There is very good reason to prohibit growing organic food in sewage sludge. While the natural elements in compost break down in soil, sewage sludge contains heavy metals and myriad chemical pollutants that remain in the soil for years. Neither treatment nor composting removes the material’s toxins and heavy metals which persist in the soil and which may contaminate the foods grown in it. For these reasons, using sewage-sludge-based fertilizer on playgrounds and school gardens is particularly egregious when you consider the potential for children’s exposure to these highly toxic substances.

San Francisco should know better. Its sludge tested in 2008 included poisons like p-Isopropyltoluene, an industrial chemical used to manufacture consumer goods; 1,4-Dichlorobenzene, a disinfectant and pesticide; tolulene, an aromatic hydrocarbon used as an industrial solvent; 1,2,4-Trimethylbenzene, a product of petroleum refinery distillation; and phenol, also known as carbolic acid, used in the manufacture of drugs, antiseptics, and the manufacture of synthetic fibers. What’s worse, the sludge-derived “compost” they are pushing comes from numerous other counties in California whose sludge had not been tested at all. This grossly violates the precautionary principle that San Francisco has officially adopted as its rule of thumb for its government programs.

sewage treatment plant disease

Put simply, under the guise of a simple “recycling solution,” the City is poisoning its residents’ backyards, schoolyards, and gardens. And the people of the Bay Area are not the only ones at risk. Similar giveaways of fertilizer made of sewage sludge are occurring in cities like Austin, Texas and Eureka, California. Most of these cities have a reputation for progressive, green practices, but participation in these polluting programs puts those reputations at serious risk.

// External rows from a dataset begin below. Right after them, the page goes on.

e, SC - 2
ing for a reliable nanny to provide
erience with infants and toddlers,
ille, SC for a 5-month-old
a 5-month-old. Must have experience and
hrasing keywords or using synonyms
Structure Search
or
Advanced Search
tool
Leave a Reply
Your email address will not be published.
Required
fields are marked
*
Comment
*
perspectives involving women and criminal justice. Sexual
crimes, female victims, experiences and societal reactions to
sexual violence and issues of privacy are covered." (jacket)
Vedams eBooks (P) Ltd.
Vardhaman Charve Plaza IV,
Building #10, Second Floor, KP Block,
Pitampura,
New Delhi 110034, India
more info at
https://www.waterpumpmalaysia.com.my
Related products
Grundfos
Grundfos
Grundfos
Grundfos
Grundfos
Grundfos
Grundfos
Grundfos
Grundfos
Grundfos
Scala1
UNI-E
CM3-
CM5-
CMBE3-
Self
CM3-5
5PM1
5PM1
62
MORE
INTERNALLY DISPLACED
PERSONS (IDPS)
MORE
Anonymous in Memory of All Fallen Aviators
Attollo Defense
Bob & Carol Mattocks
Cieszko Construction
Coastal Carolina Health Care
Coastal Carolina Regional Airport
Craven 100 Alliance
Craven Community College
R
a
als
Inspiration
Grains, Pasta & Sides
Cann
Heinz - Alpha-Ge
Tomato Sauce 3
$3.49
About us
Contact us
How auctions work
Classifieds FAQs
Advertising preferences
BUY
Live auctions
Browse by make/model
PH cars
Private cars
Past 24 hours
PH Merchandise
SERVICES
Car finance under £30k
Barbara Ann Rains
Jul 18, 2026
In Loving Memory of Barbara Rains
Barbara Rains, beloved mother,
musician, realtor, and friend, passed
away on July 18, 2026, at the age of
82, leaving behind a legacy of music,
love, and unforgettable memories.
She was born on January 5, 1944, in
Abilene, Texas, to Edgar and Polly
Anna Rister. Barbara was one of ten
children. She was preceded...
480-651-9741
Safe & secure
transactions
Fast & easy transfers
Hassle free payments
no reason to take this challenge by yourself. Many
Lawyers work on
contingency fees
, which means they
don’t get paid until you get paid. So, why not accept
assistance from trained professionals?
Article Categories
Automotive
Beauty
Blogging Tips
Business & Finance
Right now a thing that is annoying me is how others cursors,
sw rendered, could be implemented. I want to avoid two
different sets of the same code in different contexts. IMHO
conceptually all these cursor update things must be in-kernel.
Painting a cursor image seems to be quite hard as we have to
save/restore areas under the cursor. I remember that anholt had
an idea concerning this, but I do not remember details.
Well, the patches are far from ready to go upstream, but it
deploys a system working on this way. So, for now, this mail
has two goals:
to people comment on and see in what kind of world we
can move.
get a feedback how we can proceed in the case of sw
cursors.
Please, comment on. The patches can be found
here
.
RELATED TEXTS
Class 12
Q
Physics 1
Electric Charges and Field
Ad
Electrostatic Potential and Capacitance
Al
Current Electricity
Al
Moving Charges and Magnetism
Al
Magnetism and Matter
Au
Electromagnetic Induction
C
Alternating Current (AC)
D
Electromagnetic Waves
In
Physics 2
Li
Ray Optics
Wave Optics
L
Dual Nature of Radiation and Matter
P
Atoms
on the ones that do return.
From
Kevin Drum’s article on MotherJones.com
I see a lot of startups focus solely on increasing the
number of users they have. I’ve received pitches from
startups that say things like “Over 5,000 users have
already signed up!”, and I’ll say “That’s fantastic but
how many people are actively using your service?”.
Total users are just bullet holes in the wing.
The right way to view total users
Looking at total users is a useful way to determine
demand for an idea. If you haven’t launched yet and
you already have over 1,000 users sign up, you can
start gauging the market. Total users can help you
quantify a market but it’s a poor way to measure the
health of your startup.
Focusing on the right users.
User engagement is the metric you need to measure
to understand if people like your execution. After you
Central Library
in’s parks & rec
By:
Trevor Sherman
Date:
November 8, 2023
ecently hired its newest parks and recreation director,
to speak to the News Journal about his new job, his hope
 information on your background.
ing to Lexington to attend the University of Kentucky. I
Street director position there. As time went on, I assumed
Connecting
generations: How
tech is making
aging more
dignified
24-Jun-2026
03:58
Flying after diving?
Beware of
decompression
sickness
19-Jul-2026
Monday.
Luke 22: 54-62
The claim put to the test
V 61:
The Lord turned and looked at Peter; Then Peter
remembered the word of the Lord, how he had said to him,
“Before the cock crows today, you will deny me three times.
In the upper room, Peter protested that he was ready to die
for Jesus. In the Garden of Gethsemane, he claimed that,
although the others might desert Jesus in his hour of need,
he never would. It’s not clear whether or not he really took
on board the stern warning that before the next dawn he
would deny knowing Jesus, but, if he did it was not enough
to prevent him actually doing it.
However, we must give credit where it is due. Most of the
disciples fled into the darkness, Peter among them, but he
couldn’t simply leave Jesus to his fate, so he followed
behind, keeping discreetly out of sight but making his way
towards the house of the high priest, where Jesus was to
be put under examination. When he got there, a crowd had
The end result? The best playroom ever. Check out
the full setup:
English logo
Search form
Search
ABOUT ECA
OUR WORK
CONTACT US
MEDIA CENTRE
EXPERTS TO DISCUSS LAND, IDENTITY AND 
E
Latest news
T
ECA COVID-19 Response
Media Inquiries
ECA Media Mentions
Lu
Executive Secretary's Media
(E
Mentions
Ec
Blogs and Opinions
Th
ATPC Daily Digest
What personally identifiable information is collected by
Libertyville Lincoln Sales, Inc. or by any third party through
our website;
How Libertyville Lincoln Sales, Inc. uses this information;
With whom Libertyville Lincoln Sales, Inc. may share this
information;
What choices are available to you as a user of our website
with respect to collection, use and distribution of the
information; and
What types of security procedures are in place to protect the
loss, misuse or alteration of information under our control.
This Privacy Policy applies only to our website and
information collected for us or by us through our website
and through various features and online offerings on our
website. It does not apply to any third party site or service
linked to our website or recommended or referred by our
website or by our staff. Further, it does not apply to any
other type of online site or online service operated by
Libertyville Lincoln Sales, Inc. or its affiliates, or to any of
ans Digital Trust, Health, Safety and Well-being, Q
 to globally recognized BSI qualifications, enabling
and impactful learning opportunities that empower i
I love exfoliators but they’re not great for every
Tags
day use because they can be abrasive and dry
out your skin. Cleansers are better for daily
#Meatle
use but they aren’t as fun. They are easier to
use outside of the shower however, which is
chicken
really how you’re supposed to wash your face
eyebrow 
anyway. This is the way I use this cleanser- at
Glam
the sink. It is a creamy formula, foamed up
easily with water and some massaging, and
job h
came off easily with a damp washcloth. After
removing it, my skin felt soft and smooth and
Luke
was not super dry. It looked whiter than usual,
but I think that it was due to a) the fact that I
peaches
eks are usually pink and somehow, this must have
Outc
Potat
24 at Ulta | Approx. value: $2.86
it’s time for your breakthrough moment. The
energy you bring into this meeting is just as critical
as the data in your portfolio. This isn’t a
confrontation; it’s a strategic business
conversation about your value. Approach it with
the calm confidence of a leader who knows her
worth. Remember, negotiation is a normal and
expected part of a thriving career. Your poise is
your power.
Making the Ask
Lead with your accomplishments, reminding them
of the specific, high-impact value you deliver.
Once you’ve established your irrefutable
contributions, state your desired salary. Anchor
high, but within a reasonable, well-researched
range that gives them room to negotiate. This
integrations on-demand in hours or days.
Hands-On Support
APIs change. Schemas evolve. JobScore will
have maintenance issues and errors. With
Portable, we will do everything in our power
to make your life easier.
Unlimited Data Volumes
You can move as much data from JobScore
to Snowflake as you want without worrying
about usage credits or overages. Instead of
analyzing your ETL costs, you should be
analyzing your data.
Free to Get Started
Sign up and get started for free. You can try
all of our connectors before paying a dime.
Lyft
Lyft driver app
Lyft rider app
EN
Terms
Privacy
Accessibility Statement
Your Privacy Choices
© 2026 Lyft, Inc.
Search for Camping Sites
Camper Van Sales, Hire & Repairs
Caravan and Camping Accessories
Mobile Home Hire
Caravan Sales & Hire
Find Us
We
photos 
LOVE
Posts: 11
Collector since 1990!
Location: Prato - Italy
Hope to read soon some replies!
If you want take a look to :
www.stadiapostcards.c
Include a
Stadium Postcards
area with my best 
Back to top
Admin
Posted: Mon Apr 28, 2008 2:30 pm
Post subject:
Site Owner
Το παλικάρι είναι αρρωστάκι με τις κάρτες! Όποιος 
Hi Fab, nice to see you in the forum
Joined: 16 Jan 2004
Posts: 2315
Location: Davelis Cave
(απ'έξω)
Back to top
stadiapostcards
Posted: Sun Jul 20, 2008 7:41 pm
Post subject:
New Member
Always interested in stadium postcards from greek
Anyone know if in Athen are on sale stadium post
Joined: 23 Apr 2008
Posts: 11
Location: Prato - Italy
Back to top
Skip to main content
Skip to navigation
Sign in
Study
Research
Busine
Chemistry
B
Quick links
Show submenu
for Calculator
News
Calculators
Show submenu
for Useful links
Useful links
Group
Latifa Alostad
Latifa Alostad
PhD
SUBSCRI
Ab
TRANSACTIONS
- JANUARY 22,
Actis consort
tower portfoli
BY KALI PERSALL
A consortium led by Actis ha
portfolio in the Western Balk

So, this year, give thanks for your food, but not for the toxic sludge that’s been given to you as compost. We understand the need to dispose of sewage sludge, but moving it onto soil and into food production is not the answer. This practice, while convenient and profitable for a few companies, violates the duty of government to protect the health and welfare of its citizens. Source separation, reduction, and–where the wastes are too hazardous to reuse–containment, are the elements of a safe recycling plan. It’s long past due that the EPA, the wastewater treatment industry, and city governments acknowledge the truth about sewage sludge distributed as fertilizer: it’s not safe, it’s not compost, it’s not organic, and it’s certainly not cheap. Indeed, our communities and children could pay a steep human health price.